*Page extract*.
[Start]

Data Types
Overview
Understanding and managing data types is crucial for:
- Memory efficiency: Choosing the right type saves RAM
- Performance: Operations are faster with appropriate types
- Correctness: Prevent bugs from type mismatches
- Functionality: Some operations only work with specific types
pandas uses NumPy data types under the hood, with some pandas-specific additions.
Common Data Types
Numeric Types
Integer and floating-point numbers:
import pandas as pd
import numpy as np
df = pd.DataFrame({
'int_col': [1, 2, 3],
'float_col': [1.5, 2.5, 3.5]
})
df.dtypes
# int_col int64
# float_col float64
Integer types:
int8: -128 to 127int16: -32,768 to 32,767int32: -2.1B to 2.1Bint64: Much larger range (default)uint8,uint16,uint32,uint64: Unsigned (positive only)
Float types:
float16: Half precision (rarely used)float32: Single precisionfloat64: Double precision (default)
String/Object Type
Text and mixed data:
df = pd.DataFrame({
'name': ['Alice', 'Bob', 'Charlie']
})
df.dtypes
# name object
# Object type can hold any Python object
df = pd.DataFrame({
'mixed': ['text', 123, [1, 2, 3]]
})
df.dtypes
# mixed object
The object dtype is memory-intensive and slow. For pure strings, consider the string dtype.
String Type (pandas 1.0+)
Dedicated string type that's more memory-efficient:
df = pd.DataFrame({
'name': ['Alice', 'Bob', 'Charlie']
})

[End]

*Provided information*.

[Start]

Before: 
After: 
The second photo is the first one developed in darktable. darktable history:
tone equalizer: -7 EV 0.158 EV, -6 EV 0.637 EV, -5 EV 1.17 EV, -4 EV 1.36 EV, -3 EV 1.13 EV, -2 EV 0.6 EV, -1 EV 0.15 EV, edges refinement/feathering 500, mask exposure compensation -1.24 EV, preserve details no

[End]
[Start]

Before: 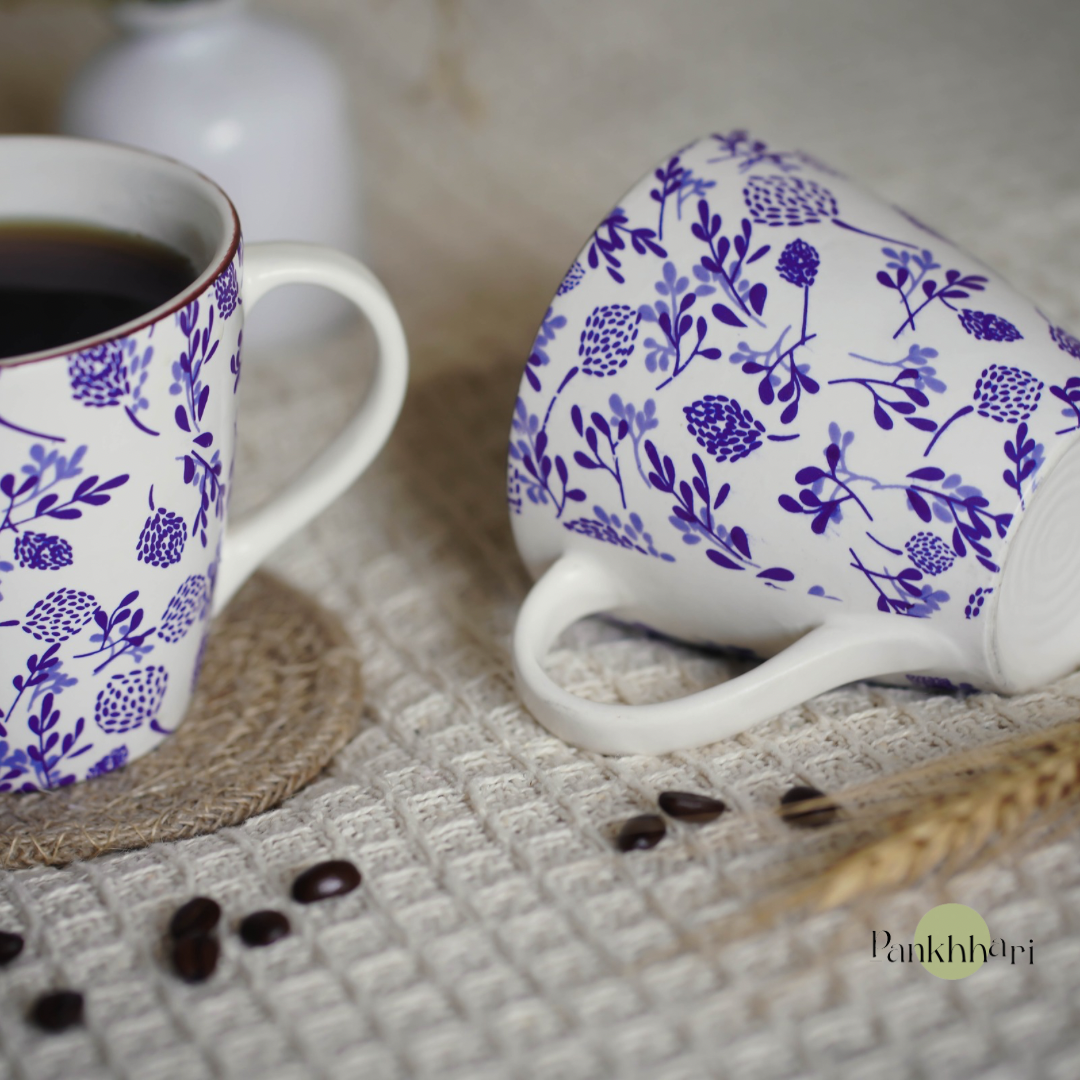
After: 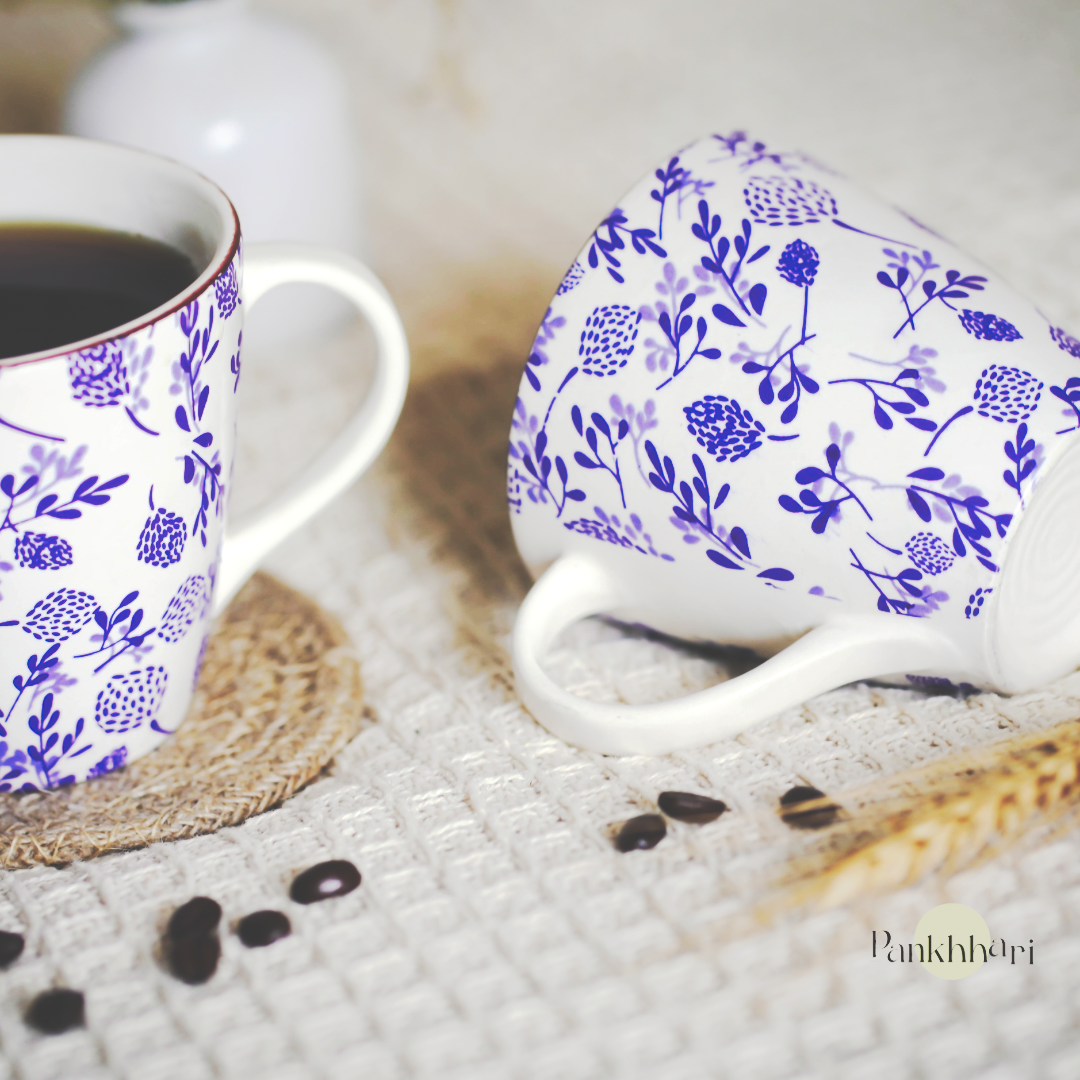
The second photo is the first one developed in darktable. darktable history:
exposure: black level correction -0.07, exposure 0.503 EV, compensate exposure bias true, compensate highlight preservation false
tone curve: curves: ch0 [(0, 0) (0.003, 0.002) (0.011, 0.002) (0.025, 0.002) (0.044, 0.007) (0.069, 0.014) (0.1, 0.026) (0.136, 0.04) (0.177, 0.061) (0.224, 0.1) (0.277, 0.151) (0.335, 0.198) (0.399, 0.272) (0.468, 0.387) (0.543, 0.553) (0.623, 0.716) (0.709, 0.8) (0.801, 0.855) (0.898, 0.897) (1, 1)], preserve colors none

[End]
[Start]

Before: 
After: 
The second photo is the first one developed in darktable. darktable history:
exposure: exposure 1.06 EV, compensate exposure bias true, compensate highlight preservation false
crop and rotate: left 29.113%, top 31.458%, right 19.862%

[End]

*Task details*. Return everything from "String/Object Type" down to "the string dtype." in the pandas data types page above, copied word for word.

*Answer*.
String/Object Type
Text and mixed data:
df = pd.DataFrame({
'name': ['Alice', 'Bob', 'Charlie']
})
df.dtypes
# name object
# Object type can hold any Python object
df = pd.DataFrame({
'mixed': ['text', 123, [1, 2, 3]]
})
df.dtypes
# mixed object
The object dtype is memory-intensive and slow. For pure strings, consider the string dtype.